When you are told that you have endometriosis there are no words to simply describe how to feel in that moment. A mix of emotions overwhelm you and you aren't sure what to feel. You are told your treatment options are this or this option and then risks are explained. You are told this would be the best option because of this reason or this isn't recommended because of age or whatever reasons. Then everything moves so quickly and fertility is brought up in the conversation. The words "The risk with surgery because you're so young could mean fertility can be affected." It's like you are instantly made to jump forward ten years or so of your life to think about pregnancy and having a child. After hearing the shit news you are left to make decisions on how best to go forward but what if you don't know or if you're like me feeling scared and uncertain about any decisions that you need to make. Then the part about there being no cure is explained and management is key. Every chance taken of trying to stop the endometriosis growing back is ruined because it keeps on producing which means that pain becomes a thing again. But the one thing they forget to mention is the way it affects you emotionally. The consultants are just there to treat the physical side of it and the emotional side is the burden that you have to carry with you every day.

Alone. That's what I feel. None of my friends or family understand except two people who have endometriosis. They tell you how they're sorry to hear about the diagnosis and start showing all this sympathy just like if someone had died. They tell you to be strong and everything will be okay. The reassurance isn't enough. They don't understand what it's like to be in pain, having to force all these different pills down your throat to manage the pain and all the days and nights wasted because of pain. You tell yourself time and time again " I'll be ok" but that's hard to believe but it's the one thing we have to hold onto when having a flare up. The clutching of the abdomen while doubled over trying to manage that sharp stabbing pain that becomes stronger.
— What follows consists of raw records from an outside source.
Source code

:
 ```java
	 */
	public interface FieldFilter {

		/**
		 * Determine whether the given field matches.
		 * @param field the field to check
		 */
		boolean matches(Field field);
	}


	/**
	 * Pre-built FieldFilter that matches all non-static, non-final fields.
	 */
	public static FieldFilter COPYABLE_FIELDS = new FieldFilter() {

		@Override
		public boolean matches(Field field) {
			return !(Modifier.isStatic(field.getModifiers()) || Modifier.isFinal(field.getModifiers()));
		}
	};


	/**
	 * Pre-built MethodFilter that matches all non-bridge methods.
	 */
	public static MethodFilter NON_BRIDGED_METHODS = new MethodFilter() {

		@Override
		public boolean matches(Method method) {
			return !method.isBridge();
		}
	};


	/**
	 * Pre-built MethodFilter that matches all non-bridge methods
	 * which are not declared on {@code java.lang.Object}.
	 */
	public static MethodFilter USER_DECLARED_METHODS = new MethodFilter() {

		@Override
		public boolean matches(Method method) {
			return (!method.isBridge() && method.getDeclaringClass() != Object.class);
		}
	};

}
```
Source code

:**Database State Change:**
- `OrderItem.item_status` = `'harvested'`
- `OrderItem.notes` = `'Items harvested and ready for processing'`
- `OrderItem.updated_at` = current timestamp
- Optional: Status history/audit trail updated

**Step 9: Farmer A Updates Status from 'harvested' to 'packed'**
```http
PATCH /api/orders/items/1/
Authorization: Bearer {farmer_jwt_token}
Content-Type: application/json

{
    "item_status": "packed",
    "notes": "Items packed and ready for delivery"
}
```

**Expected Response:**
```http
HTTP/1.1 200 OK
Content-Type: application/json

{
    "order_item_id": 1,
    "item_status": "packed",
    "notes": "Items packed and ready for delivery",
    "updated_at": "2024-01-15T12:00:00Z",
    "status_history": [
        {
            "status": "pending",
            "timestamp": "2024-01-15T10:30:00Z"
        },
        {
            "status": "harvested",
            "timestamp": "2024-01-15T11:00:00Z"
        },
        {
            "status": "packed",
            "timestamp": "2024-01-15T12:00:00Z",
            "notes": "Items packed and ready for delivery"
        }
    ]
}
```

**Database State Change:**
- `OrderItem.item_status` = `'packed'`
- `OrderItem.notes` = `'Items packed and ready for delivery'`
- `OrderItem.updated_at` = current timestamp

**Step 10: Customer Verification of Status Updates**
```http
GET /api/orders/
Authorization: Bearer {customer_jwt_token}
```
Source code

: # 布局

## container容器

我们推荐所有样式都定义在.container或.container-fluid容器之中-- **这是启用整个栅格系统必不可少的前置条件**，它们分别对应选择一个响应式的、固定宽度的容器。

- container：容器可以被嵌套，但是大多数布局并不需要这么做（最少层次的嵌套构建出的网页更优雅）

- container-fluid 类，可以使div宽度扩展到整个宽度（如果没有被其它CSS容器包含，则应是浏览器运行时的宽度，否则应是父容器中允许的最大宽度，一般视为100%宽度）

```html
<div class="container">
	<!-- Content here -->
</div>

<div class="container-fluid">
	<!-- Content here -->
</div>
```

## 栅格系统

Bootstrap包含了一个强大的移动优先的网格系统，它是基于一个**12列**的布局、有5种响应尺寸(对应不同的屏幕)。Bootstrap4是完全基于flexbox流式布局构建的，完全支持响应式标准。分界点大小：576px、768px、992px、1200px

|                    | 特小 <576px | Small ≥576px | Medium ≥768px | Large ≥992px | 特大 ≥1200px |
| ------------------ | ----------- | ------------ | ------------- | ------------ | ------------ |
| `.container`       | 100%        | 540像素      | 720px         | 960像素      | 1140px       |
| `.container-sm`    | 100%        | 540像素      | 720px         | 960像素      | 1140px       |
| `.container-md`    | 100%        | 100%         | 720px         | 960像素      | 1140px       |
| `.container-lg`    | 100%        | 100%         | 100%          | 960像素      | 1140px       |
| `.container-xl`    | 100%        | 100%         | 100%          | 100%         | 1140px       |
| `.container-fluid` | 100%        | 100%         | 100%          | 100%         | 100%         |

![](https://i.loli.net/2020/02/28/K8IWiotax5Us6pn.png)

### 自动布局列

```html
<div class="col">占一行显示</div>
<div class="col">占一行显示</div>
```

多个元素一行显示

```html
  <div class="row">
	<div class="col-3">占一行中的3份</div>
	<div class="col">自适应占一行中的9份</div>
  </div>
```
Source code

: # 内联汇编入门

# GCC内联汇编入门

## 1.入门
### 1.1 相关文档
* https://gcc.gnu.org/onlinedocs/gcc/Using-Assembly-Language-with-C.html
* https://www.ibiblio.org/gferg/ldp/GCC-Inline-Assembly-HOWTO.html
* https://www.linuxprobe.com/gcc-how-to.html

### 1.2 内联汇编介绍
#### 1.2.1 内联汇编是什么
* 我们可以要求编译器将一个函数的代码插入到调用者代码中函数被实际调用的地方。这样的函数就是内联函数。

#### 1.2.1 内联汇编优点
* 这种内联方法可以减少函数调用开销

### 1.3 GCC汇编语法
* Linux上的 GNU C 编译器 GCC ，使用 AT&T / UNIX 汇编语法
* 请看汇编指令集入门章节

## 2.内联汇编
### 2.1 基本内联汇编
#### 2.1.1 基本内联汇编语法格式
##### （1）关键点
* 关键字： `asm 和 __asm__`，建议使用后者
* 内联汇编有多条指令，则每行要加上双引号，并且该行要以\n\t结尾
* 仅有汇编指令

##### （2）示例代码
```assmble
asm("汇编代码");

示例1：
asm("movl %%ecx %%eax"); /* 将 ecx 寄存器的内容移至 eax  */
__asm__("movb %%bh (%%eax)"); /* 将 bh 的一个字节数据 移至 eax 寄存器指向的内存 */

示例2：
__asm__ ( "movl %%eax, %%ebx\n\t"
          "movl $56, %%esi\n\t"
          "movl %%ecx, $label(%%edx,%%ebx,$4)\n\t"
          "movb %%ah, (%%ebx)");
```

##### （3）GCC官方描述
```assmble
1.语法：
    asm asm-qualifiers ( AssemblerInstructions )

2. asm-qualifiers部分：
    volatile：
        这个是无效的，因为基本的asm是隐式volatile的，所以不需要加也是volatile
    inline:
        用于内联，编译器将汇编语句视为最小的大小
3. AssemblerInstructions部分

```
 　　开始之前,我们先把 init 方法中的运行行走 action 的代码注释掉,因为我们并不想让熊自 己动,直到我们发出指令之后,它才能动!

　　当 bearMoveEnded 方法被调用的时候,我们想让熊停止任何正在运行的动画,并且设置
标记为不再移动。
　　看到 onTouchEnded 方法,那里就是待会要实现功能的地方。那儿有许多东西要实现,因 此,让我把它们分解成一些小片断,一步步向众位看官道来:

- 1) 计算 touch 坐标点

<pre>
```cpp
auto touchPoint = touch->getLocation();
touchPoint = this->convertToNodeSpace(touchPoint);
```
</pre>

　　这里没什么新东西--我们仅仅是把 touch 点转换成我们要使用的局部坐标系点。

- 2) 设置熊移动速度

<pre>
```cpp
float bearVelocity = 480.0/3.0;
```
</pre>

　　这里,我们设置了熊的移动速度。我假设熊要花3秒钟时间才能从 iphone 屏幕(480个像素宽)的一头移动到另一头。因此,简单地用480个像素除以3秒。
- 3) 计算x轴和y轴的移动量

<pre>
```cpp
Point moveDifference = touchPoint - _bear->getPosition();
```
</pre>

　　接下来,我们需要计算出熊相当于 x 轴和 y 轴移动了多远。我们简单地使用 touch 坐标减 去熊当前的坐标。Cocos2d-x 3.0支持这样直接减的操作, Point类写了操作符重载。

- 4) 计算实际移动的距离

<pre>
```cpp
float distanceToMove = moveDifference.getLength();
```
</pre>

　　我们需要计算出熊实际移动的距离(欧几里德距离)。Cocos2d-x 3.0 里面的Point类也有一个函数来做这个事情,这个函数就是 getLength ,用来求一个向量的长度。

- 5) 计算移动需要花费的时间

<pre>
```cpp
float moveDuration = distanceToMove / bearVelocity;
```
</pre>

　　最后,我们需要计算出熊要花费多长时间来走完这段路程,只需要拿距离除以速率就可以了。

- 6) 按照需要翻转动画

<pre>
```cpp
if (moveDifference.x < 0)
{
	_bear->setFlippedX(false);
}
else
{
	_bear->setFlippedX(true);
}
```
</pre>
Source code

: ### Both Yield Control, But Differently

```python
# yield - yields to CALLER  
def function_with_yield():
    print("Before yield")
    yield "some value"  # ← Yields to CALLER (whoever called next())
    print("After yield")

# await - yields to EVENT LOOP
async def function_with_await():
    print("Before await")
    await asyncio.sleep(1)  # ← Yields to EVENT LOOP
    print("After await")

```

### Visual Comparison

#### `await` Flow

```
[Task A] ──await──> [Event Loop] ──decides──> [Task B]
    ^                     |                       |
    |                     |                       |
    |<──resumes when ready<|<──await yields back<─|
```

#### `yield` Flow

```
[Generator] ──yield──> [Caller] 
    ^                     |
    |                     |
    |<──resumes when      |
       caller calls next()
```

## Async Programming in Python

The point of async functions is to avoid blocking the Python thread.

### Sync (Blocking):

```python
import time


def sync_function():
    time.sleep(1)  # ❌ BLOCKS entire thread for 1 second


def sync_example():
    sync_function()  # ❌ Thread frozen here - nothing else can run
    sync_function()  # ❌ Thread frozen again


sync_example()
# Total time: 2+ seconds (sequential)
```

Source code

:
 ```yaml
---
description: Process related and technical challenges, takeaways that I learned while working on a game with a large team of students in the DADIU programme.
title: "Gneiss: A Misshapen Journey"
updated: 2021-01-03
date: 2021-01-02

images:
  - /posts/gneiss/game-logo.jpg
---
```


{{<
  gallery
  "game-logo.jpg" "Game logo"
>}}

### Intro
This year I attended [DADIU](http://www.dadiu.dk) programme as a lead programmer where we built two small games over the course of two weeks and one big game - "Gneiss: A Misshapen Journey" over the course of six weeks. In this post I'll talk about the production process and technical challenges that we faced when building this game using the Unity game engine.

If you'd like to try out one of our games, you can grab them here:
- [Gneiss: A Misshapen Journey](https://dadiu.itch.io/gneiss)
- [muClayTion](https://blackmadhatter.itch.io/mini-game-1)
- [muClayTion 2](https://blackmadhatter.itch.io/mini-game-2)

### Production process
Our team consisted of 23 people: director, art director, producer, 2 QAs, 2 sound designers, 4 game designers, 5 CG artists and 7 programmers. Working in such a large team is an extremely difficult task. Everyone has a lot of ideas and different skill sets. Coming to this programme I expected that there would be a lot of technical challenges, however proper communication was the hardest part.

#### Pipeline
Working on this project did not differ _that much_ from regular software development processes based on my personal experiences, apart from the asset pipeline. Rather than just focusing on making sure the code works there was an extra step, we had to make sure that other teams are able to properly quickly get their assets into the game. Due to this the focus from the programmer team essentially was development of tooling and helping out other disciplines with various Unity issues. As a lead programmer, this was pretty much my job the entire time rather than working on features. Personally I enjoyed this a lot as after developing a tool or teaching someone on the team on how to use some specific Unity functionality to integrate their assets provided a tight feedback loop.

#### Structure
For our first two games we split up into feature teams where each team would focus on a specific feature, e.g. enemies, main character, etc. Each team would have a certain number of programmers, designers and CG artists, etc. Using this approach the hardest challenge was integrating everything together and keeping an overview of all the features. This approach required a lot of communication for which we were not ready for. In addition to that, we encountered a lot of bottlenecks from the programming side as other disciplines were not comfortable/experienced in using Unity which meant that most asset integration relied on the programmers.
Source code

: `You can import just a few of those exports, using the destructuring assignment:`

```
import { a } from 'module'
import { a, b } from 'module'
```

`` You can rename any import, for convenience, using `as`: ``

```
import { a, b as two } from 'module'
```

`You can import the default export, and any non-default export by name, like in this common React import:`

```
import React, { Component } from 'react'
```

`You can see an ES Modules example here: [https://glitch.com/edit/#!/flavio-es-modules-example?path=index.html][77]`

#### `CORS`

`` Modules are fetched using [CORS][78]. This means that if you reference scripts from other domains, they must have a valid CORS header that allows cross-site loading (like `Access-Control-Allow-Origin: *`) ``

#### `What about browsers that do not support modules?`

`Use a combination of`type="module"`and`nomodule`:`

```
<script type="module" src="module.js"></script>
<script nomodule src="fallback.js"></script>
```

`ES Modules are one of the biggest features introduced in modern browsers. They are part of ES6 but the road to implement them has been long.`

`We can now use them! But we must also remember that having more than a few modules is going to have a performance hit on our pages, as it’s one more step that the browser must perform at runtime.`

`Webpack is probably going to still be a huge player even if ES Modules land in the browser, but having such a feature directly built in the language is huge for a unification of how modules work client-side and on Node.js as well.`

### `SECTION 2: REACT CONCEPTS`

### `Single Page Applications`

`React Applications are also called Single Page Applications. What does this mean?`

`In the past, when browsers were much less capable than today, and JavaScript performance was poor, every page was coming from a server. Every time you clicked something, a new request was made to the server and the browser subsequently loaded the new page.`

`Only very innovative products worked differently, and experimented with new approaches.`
The tears streaming down your face and the need to try and stay silent so nobody hears the cries from downstairs and sees how the condition defeats you. Powerless. No control. Weak. You do everything the doctors tell you to do but the condition overpowers and makes life impossible. The fear of not knowing. Not knowing what the future will hold. A future of uncertainty. The need to take each day at a time because planning ahead is unbearable. 

They tell you "You are so bloody strong and tough" inside your head you're thinking "NO" and you can't accept these words from them. This is stealing your life away from you . You have to act like you're strong because if you don't then how would people view you. You would let endo win and that would be it. You would become the girl with endometriosis and not the girl with opportunities ahead of her.

You wish you knew how to let someone know how to help. It's hard to think what they could do because it feels like a lonely journey. It feels like nobody can reach out and guide you through it all. It seems like everyone is getting on with life and doing all the things that most people do like going to university, having a family and graduating. Then there's you... The individual who is consumed by this condition and how much it is tearing you apart inside. A daily and long battle that feels like it's just constant. The way it curls up around you and takes over your body and mind. The way it grips on and doesn't let go. The difficulty of finding ways to battle through on bad pain days when it all just feels too much. The pages of writing, the history of phone calls made to Samaritans to try and find someone to sit through the darkness with you and to find some sort of hope in a really dark and shit place. The feelings of letting people down when having to phone in sick for work and leave them a staff member down. Life feels like it's at a standstill. Things may look like they're going okay but really they might be hard.